Des privations fortes chez les parents

Pour offrir à leurs enfants (moins de 18 ans) de bonnes conditions de vie, de nombreux parents indiquent se priver. À quoi renoncent-ils ? En premier lieu, aux loisirs et aux sorties (76 %), suivi du coiffeur et des soins de beauté (72 %) et des achats de vêtements (72 %). Plus alarmant, près d’un sur deux (48 %) indique se priver de nourriture. Faute de moyens, les deux tiers des parents indiquent avoir déjà été contraints de restreindre les pratiques de leurs enfants et 49 % avoir déjà renoncé à ce que leur enfant parte en vacances ou fasse des activités 45 %.

Au-delà de certaines situations difficiles, de nombreux parents se montrent inquiets.
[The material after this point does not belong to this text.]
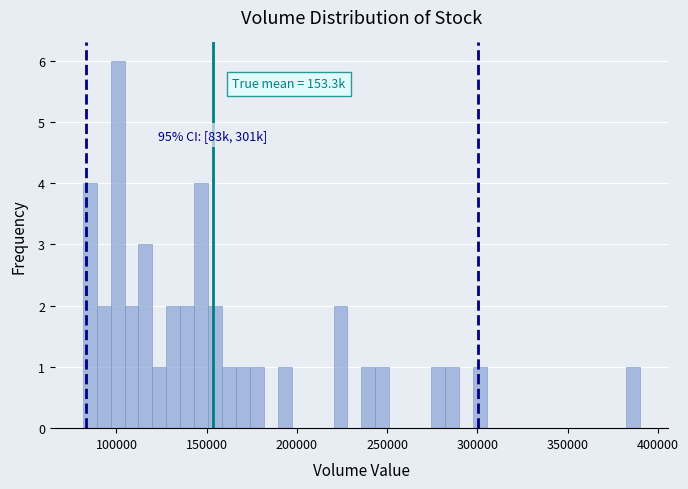

Around what value on the x-axis is the tallest bar? Give the approximate position of its centre, as read against the axis.

100000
En effet, 49 % déclarent avoir peur de ne pas pouvoir subvenir aux besoins de leurs enfants et préparer leur avenir. Ce ressenti est particulièrement fort en Grèce, mais aussi au Royaume-Uni (50 %), tout comme en France (49 %). Même en Allemagne, pays le plus riche du continent, 46 % des parents expriment cette crainte.

Plus grave, un tiers des parents (33 %) déclarent ne pas pouvoir donner à leur enfant une alimentation suffisamment variée. En Grèce, le pourcentage monte à 42 %.

Les catégories de population les plus touchées

La perception générale quant aux catégories de population les plus touchées varie en fonction des pays. En Allemagne (61 %) et en Pologne (59 %), les plus frappés seraient les personnes âgées. En revanche, en Grèce et en Italie, ce sont les jeunes, avec des taux de respectivement 57 % et 45 %. Pour les Britanniques, ce sont avant tout les familles monoparentales qui semblent les plus fragiles (55 %).


*Méthodologie : sondage réalisé par Ipsos pour le Secours Populaire du 17 juin au 6 juillet 2022 auprès de 6000 Européens représentatifs de la population nationale âgée 18 ans dans chacun des 6 pays interrogés : France, Allemagne, Grèce, Italie, Pologne, Royaume Uni.